# Problem details:
Only the text belongs in the copy: repeat each record exactly, without pictures.

(Saved data entries)
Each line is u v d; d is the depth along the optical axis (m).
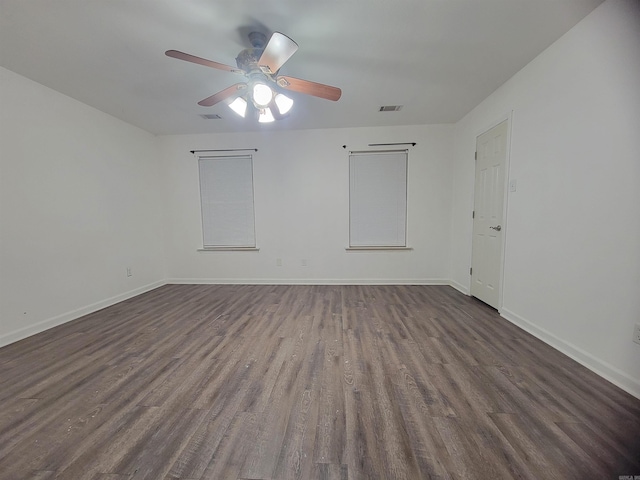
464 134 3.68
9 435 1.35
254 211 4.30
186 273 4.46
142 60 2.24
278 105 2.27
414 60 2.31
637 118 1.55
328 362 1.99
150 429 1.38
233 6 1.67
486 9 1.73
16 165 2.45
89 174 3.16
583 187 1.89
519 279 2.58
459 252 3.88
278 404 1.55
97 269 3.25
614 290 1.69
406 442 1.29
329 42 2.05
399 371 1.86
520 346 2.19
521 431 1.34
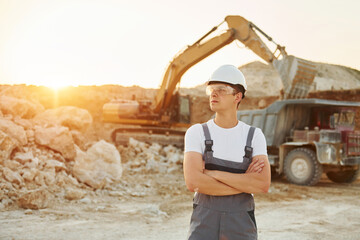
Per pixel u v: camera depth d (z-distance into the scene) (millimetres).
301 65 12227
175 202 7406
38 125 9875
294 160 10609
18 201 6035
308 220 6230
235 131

# Exercise output:
Each line is u v d; d is the depth along the optical axis (m).
464 134 3.68
9 435 1.35
254 211 4.30
186 273 4.46
142 60 2.24
278 105 2.27
414 60 2.31
637 118 1.55
328 362 1.99
150 429 1.38
233 6 1.67
486 9 1.73
16 165 2.45
89 174 3.16
583 187 1.89
519 279 2.58
459 252 3.88
278 404 1.55
97 269 3.25
614 290 1.69
406 442 1.29
329 42 2.05
399 371 1.86
520 346 2.19
521 431 1.34
Per pixel u v: camera depth d (z-distance into the scene) (millimetres).
301 65 12227
175 202 7406
38 125 9875
294 160 10609
18 201 6035
308 220 6230
235 131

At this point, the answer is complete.